WORK REQUEST
Format the part that opens with the line containing "mph easiest to work with." and closes with the line containing "Your answer: **170** km/h", both included, as a Markdown table with the columns Row and Line. Give each line its row number and leave out blank lines.

[Opening SOURCE RECORDS section]

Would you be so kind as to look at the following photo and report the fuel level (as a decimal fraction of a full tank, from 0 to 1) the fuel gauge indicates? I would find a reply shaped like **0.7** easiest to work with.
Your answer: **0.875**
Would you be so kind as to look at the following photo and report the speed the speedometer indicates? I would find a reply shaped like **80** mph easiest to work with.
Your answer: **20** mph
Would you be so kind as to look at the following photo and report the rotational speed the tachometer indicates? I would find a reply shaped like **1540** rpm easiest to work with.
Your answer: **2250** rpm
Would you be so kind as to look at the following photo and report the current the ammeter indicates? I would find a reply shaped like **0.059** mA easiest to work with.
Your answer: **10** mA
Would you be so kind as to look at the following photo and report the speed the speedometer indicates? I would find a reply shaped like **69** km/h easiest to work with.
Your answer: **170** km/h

[Closing SOURCE RECORDS section]
[Opening SOURCE RECORDS section]

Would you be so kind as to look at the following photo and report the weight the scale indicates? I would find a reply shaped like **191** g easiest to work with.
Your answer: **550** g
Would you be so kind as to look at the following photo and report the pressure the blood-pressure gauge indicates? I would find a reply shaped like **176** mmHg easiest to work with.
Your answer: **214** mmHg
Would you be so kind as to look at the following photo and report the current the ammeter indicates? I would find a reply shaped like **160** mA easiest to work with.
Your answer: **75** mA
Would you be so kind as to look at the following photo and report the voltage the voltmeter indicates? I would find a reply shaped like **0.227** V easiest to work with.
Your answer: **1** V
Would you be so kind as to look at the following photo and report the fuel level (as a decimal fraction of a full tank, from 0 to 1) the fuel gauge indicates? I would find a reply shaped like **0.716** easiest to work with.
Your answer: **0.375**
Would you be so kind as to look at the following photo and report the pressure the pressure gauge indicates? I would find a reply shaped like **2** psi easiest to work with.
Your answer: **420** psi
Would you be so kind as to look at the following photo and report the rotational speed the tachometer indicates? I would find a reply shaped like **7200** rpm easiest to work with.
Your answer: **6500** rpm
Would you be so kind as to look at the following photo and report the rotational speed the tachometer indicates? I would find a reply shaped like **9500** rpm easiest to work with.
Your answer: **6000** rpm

[Closing SOURCE RECORDS section]

ANSWER SECTION
| Row | Line |
|---|---|
| 1 | Would you be so kind as to look at the following photo and report the speed the speedometer indicates? I would find a reply shaped like **80** mph easiest to work with. |
| 2 | Your answer: **20** mph |
| 3 | Would you be so kind as to look at the following photo and report the rotational speed the tachometer indicates? I would find a reply shaped like **1540** rpm easiest to work with. |
| 4 | Your answer: **2250** rpm |
| 5 | Would you be so kind as to look at the following photo and report the current the ammeter indicates? I would find a reply shaped like **0.059** mA easiest to work with. |
| 6 | Your answer: **10** mA |
| 7 | Would you be so kind as to look at the following photo and report the speed the speedometer indicates? I would find a reply shaped like **69** km/h easiest to work with. |
| 8 | Your answer: **170** km/h |